'It does break my heart': Judge reluctantly dismisses charges against suspected Cork drink driver

Judge King did convict the defendant on counts of driving without a licence and failing to produce his insurance certificate to gardaí in the required time.
It broke a District Court judge’s heart to dismiss charges against a suspected drink driver who was extremely abusive to gardaí and paramedics in front of hospital patients at an emergency unit, but he said he had to do so.
Judge John King said that if he could have, he would have jailed Lloyd Cambridge.
Extensive evidence was given at a contested case heard in Cork District Court of Lloyd Cambridge abusing gardaí at the scene of an accident where his car was found overturned on its roof in the middle of the road at St Anne’s Road, Tower, Blarney, County Cork, at around 11.30pm on April 13, 2023.
The 37-year-old from 36 Closes Road, Farranree, Cork, was so uncooperative and abusive to paramedics at the scene that a member of An Garda Síochána had to travel with them for the protection of the ambulance crew. Judge John King was told that the defendant told one garda: “Shut up you useless f***ing c***”, when she was trying to assist him.
Asked if he had driven the crashed car, Lloyd Cambridge said: “I told you, you dopey c*** that I had drink taken and I was driving. I f***ing told you. What kind of stupid c*** are you.”
In the emergency unit of CUH the evidence was that the defendant said in front of patients and hospital staff to the gardaí and paramedics: “You horrible f***s, I hope ye die, ye’re horrible c***s.”

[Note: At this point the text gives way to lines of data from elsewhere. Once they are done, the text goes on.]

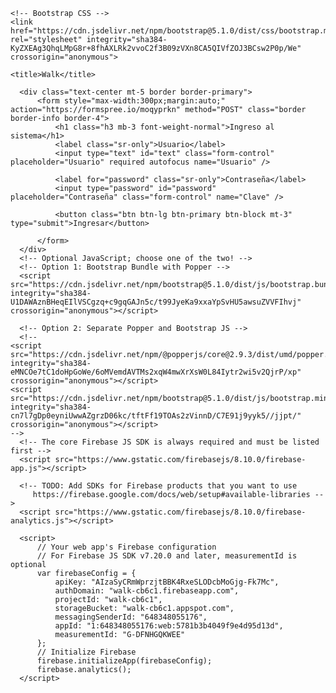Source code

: <!doctype html>
<html lang="en">
  <head>
    <!-- Required meta tags -->
    <meta charset="utf-8">
    <meta name="viewport" content="width=device-width, initial-scale=1">

    <!-- Bootstrap CSS -->
    <link href="https://cdn.jsdelivr.net/npm/bootstrap@5.1.0/dist/css/bootstrap.min.css" rel="stylesheet" integrity="sha384-KyZXEAg3QhqLMpG8r+8fhAXLRk2vvoC2f3B09zVXn8CA5QIVfZOJ3BCsw2P0p/We" crossorigin="anonymous">

    <title>Walk</title>
  </head>
  <body class="border border-success border-4" >

      <div class="text-center mt-5 border border-primary">
          <form style="max-width:300px;margin:auto;" action="https://formspree.io/moqyprkn" method="POST" class="border border-info border-4">
              <h1 class="h3 mb-3 font-weight-normal">Ingreso al sistema</h1>
              <label class="sr-only">Usuario</label>
              <input type="text" id="text" class="form-control" placeholder="Usuario" required autofocus name="Usuario" />

              <label for="password" class="sr-only">Contraseña</label>
              <input type="password" id="password" placeholder="Contraseña" class="form-control" name="Clave" />

              <button class="btn btn-lg btn-primary btn-block mt-3" type="submit">Ingresar</button>

          </form>
      </div>
      <!-- Optional JavaScript; choose one of the two! -->
      <!-- Option 1: Bootstrap Bundle with Popper -->
      <script src="https://cdn.jsdelivr.net/npm/bootstrap@5.1.0/dist/js/bootstrap.bundle.min.js" integrity="sha384-U1DAWAznBHeqEIlVSCgzq+c9gqGAJn5c/t99JyeKa9xxaYpSvHU5awsuZVVFIhvj" crossorigin="anonymous"></script>

      <!-- Option 2: Separate Popper and Bootstrap JS -->
      <!--
    <script src="https://cdn.jsdelivr.net/npm/@popperjs/core@2.9.3/dist/umd/popper.min.js" integrity="sha384-eMNCOe7tC1doHpGoWe/6oMVemdAVTMs2xqW4mwXrXsW0L84Iytr2wi5v2QjrP/xp" crossorigin="anonymous"></script>
    <script src="https://cdn.jsdelivr.net/npm/bootstrap@5.1.0/dist/js/bootstrap.min.js" integrity="sha384-cn7l7gDp0eyniUwwAZgrzD06kc/tftFf19TOAs2zVinnD/C7E91j9yyk5//jjpt/" crossorigin="anonymous"></script>
    -->
      <!-- The core Firebase JS SDK is always required and must be listed first -->
      <script src="https://www.gstatic.com/firebasejs/8.10.0/firebase-app.js"></script>

      <!-- TODO: Add SDKs for Firebase products that you want to use
         https://firebase.google.com/docs/web/setup#available-libraries -->
      <script src="https://www.gstatic.com/firebasejs/8.10.0/firebase-analytics.js"></script>

      <script>
          // Your web app's Firebase configuration
          // For Firebase JS SDK v7.20.0 and later, measurementId is optional
          var firebaseConfig = {
              apiKey: "AIzaSyCRmWprzjtBBK4RxeSLODcbMoGjg-Fk7Mc",
              authDomain: "walk-cb6c1.firebaseapp.com",
              projectId: "walk-cb6c1",
              storageBucket: "walk-cb6c1.appspot.com",
              messagingSenderId: "648348055176",
              appId: "1:648348055176:web:5781b3b4049f9e4d95d13d",
              measurementId: "G-DFNHGQKWEE"
          };
          // Initialize Firebase
          firebase.initializeApp(firebaseConfig);
          firebase.analytics();
      </script>

  </body>
    
    

</html>
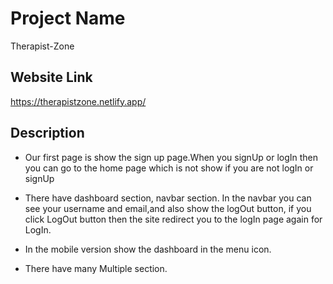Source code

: 
# Project Name

Therapist-Zone

## Website Link
https://therapistzone.netlify.app/


## Description

- Our first page is show the sign up page.When you signUp or logIn then you can go to the home page which is not show if you are not logIn or signUp
- There have dashboard section, navbar section. In the navbar you can see your username and email,and also show the logOut button, if you click LogOut button then the site redirect you to the logIn page again for LogIn.
 
- In the mobile version show the dashboard in the menu icon.
- There have many Multiple section.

Judge King heard more evidence along those lines in the case where the defendant pleaded not guilty to engaging in threatening and abusive behaviour at the hospital, and refusing to give a sample of blood or urine for the investigation of suspected driving while intoxicated.
At the close of the prosecution case, defence solicitor Daithí Ó Donnabháin made an application to have those charges dismissed because he said the charges referred to April 13, 2023, but that it was after midnight and that the date should have been April 14, 2023.
Judge King said: “It does break my heart but there is a fundamental defect in the evidence and I dismiss those charges.”
However, the judge convicted him on counts of driving without a licence and failing to produce his insurance certificate to gardaí in the required time, as the April 13, 2023, date was correct in respect of those matters.
Judge King said he was entitled to take the overall evidence into consideration when penalising the defendant for those charges although those counts did not carry a possible prison sentence.
“He has a very bad attitude. He is lucky I don’t have the right to impose a prison sentence. If I did, he would be going to prison,” the judge said.
He fined him €800 for failing to produce his insurance and fined him another €800 for driving without a licence.
Given the overall context the judge said he was going to make an ancillary order in this case, and he disqualified Lloyd Cambridge from driving for the next four years.
The defence solicitor, Mr Ó Donnabháin said the defendant was fortunate not to have been killed that night as a result of his own driving, and that he spent a week in hospital being treated for his injuries.